EXERCISE REQUIREMENTS: Reproduce exactly the lines from the start of the records through the line containing "erweitert, um die", both included. Leave the pictures out.

*** Begin section ***

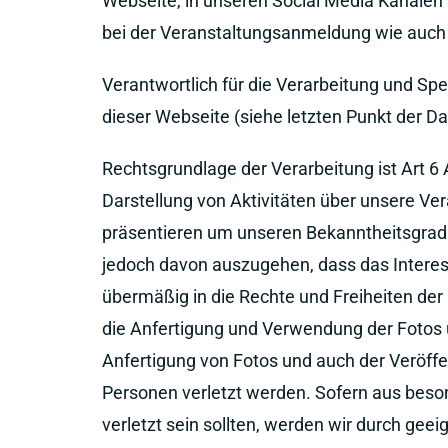
Webseite, in unseren Social Media Kanälen
bei der Veranstaltungsanmeldung wie auch 
Verantwortlich für die Verarbeitung und Sp
dieser Webseite (siehe letzten Punkt der D
Rechtsgrundlage der Verarbeitung ist Art 6 A
Darstellung von Aktivitäten über unsere Ve
präsentieren um unseren Bekanntheitsgrad z
jedoch davon auszugehen, dass das Interes
übermäßig in die Rechte und Freiheiten der 
die Anfertigung und Verwendung der Fotos 
Anfertigung von Fotos und auch der Veröffe
Personen verletzt werden. Sofern aus beso
verletzt sein sollten, werden wir durch ge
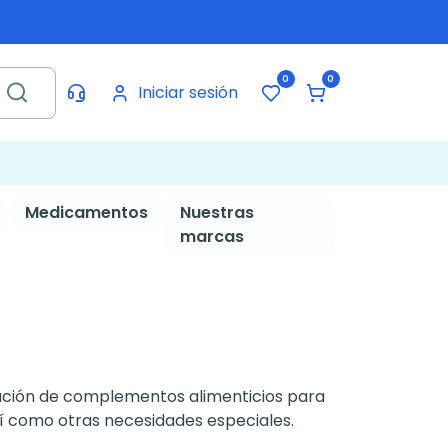
0
0
Iniciar sesión
Medicamentos
Nuestras
marcas
icación de complementos alimenticios para
así como otras necesidades especiales.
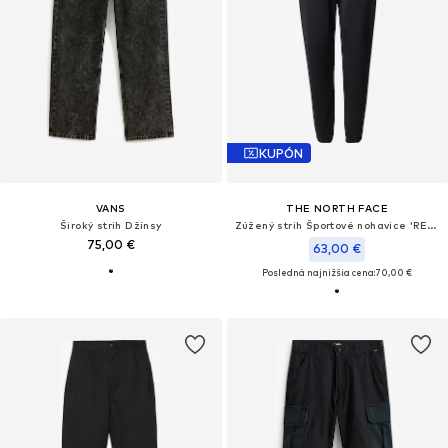
KUPÓN
VANS
THE NORTH FACE
Široký strih Džínsy
Zúžený strih Športové nohavice 'REAXION 2.0'
75,00 €
63,00 €
Posledná najnižšia cena:
70,00 €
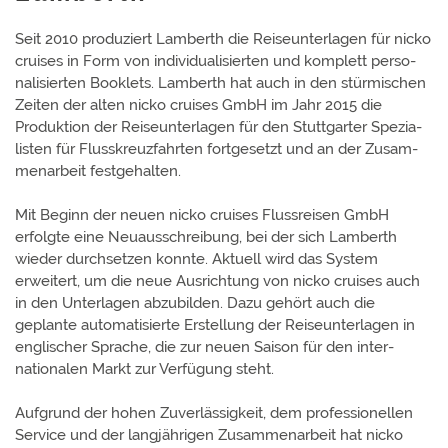
Seit 2010 produziert Lamberth die Reiseunterlagen für nicko
cruises in Form von indivi­duali­sierten und komplett perso­
nalisier­ten Book­lets. Lamberth hat auch in den stür­mischen
Zeiten der alten nicko cruises GmbH im Jahr 2015 die
Produktion der Reise­unter­lagen für den Stutt­garter Spezia­
listen für Fluss­kreuz­fahrten fort­gesetzt und an der Zusam­
men­arbeit festgehalten.
Mit Beginn der neuen nicko cruises Fluss­reisen GmbH
erfolgte eine Neuaus­schrei­bung, bei der sich Lamberth
wieder durch­setzen konnte. Aktuell wird das System
erweitert, um die neue Aus­richtung von nicko cruises auch
in den Unter­lagen abzu­bilden. Dazu gehört auch die
geplante auto­matisierte Erstellung der Reise­unter­lagen in
englischer Sprache, die zur neuen Saison für den inter­
nationa­len Markt zur Verfügung steht.
Aufgrund der hohen Zuver­lässigkeit, dem profes­sionellen
Service und der lang­jährigen Zusam­men­arbeit hat nicko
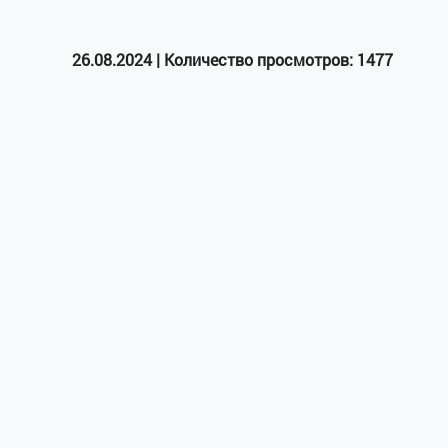
26.08.2024 | Количество просмотров: 1477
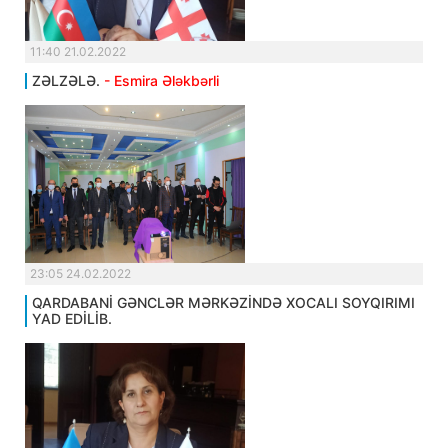
11:40 21.02.2022
ZƏLZƏLƏ.
- Esmira Ələkbərli
23:05 24.02.2022
QARDABANİ GƏNCLƏR MƏRKƏZİNDƏ XOCALI SOYQIRIMI
YAD EDİLİB.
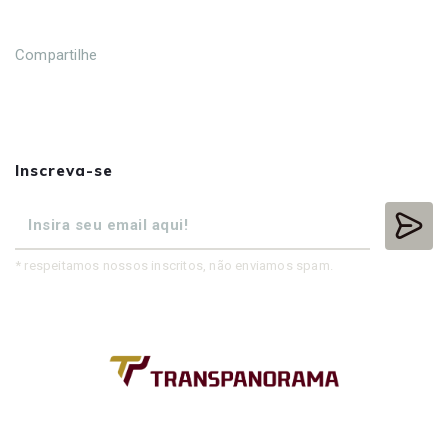
Compartilhe
Inscreva-se
* respeitamos nossos inscritos, não enviamos spam.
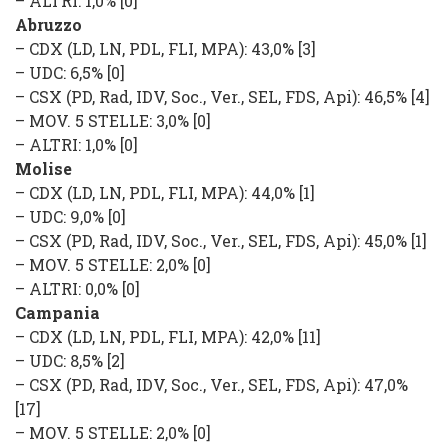
–
ALTRI
: 1,0% [0]
Abruzzo
–
CDX
(
LD, LN, PDL, FLI, MPA
): 43,0% [3]
–
UDC
: 6,5% [0]
–
CSX
(
PD, Rad, IDV, Soc., Ver., SEL, FDS, Api
): 46,5% [4]
–
MOV. 5 STELLE
: 3,0% [0]
–
ALTRI
: 1,0% [0]
Molise
–
CDX
(
LD, LN, PDL, FLI, MPA
): 44,0% [1]
–
UDC
: 9,0% [0]
–
CSX
(
PD, Rad, IDV, Soc., Ver., SEL, FDS, Api
): 45,0% [1]
–
MOV. 5 STELLE
: 2,0% [0]
–
ALTRI
: 0,0% [0]
Campania
–
CDX
(
LD, LN, PDL, FLI, MPA
): 42,0% [11]
–
UDC
: 8,5% [2]
–
CSX
(
PD, Rad, IDV, Soc., Ver., SEL, FDS, Api
): 47,0%
[17]
–
MOV. 5 STELLE
: 2,0% [0]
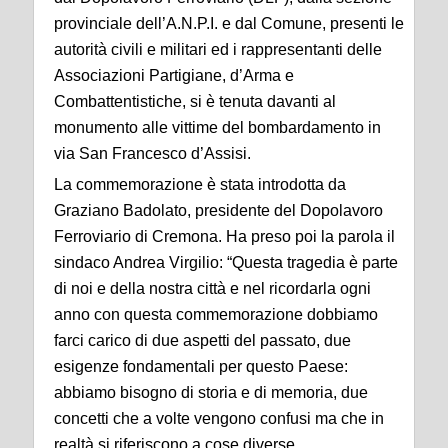
provinciale dell’A.N.P.I. e dal Comune, presenti le
autorità civili e militari ed i rappresentanti delle
Associazioni Partigiane, d’Arma e
Combattentistiche, si è tenuta davanti al
monumento alle vittime del bombardamento in
via San Francesco d’Assisi.
La commemorazione è stata introdotta da
Graziano Badolato, presidente del Dopolavoro
Ferroviario di Cremona. Ha preso poi la parola il
sindaco Andrea Virgilio: “Questa tragedia è parte
di noi e della nostra città e nel ricordarla ogni
anno con questa commemorazione dobbiamo
farci carico di due aspetti del passato, due
esigenze fondamentali per questo Paese:
abbiamo bisogno di storia e di memoria, due
concetti che a volte vengono confusi ma che in
realtà si riferiscono a cose diverse.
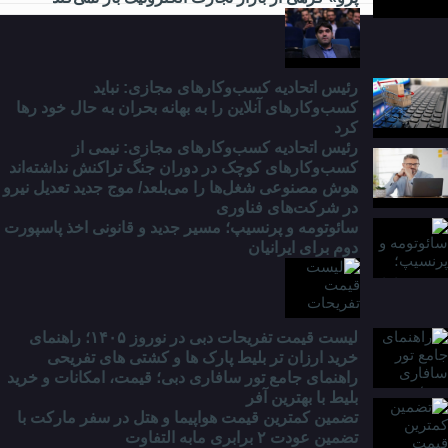
دانشگاه
چه
خبر؟
رئیس اتحادیه کسب‌وکارهای مجازی: نباید
کسب‌وکارهای آنلاین را به بهانه بحران به حال خود رها
کرد
رئیس اتحادیه کسب‌وکارهای مجازی: نیمی از
کسب‌وکارهای کوچک در دوران جنگ‌ تراکنش نداشته‌اند
هوش مصنوعی شغل‌ها را می‌بلعد/ موج جدید تعدیل نیرو
در شرکت‌های فناوری
سائوتومه و پرنسیپ؛ مسیر جدید و قانونی اخذ پاسپورت
دوم برای ایرانیان
لیست قیمت تفریحات دبی در نوروز ۱۴۰۵؛ راهنمای
خرید ارزان تر بلیط پارک ها و کشتی های تفریحی
راهنمای جامع تور سافاری دبی؛ قیمت، امکانات و خرید
بلیط با بهترین آفر
تضمین کمترین قیمت هواپیما و هتل در سفر مارکت با
تضمین عودت ۲ برابری مابه التفاوت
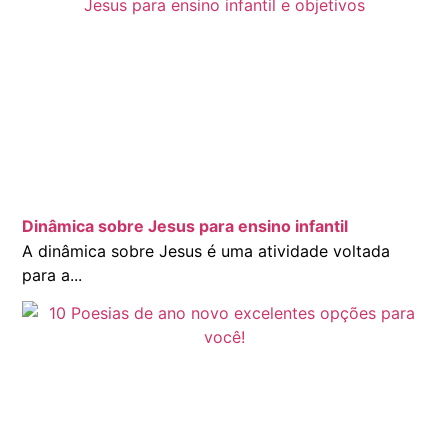
Dinâmica sobre Jesus para ensino infantil
A dinâmica sobre Jesus é uma atividade voltada
para a...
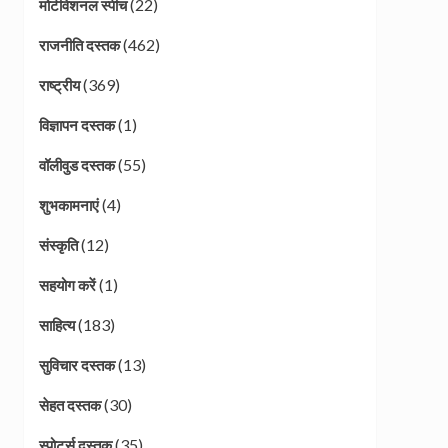
(22)
मोटीवेशनल स्पीच
(462)
राजनीति दस्तक
(369)
राष्ट्रीय
(1)
विज्ञापन दस्तक
(55)
वॉलीवुड दस्तक
(4)
शुभकामनाएं
(12)
संस्कृति
(1)
सहयोग करें
(183)
साहित्य
(13)
सुविचार दस्तक
(30)
सेहत दस्तक
(35)
स्पोर्ट्स दस्तक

*** End section ***

EXPECTED ANSWER:
Webseite, in unseren Social Media Kanälen
bei der Veranstaltungsanmeldung wie auch 
Verantwortlich für die Verarbeitung und Sp
dieser Webseite (siehe letzten Punkt der D
Rechtsgrundlage der Verarbeitung ist Art 6 A
Darstellung von Aktivitäten über unsere Ve
präsentieren um unseren Bekanntheitsgrad z
jedoch davon auszugehen, dass das Interes
übermäßig in die Rechte und Freiheiten der 
die Anfertigung und Verwendung der Fotos 
Anfertigung von Fotos und auch der Veröffe
Personen verletzt werden. Sofern aus beso
verletzt sein sollten, werden wir durch ge
0
0
Iniciar sesión
Medicamentos
Nuestras
marcas
icación de complementos alimenticios para
así como otras necesidades especiales.
KUPÓN
VANS
THE NORTH FACE
Široký strih Džínsy
Zúžený strih Športové nohavice 'REAXION 2.0'
75,00 €
63,00 €
Posledná najnižšia cena:
70,00 €
Seit 2010 produziert Lamberth die Reiseunterlagen für nicko
cruises in Form von indivi­duali­sierten und komplett perso­
nalisier­ten Book­lets. Lamberth hat auch in den stür­mischen
Zeiten der alten nicko cruises GmbH im Jahr 2015 die
Produktion der Reise­unter­lagen für den Stutt­garter Spezia­
listen für Fluss­kreuz­fahrten fort­gesetzt und an der Zusam­
men­arbeit festgehalten.
Mit Beginn der neuen nicko cruises Fluss­reisen GmbH
erfolgte eine Neuaus­schrei­bung, bei der sich Lamberth
wieder durch­setzen konnte. Aktuell wird das System
erweitert, um die neue Aus­richtung von nicko cruises auch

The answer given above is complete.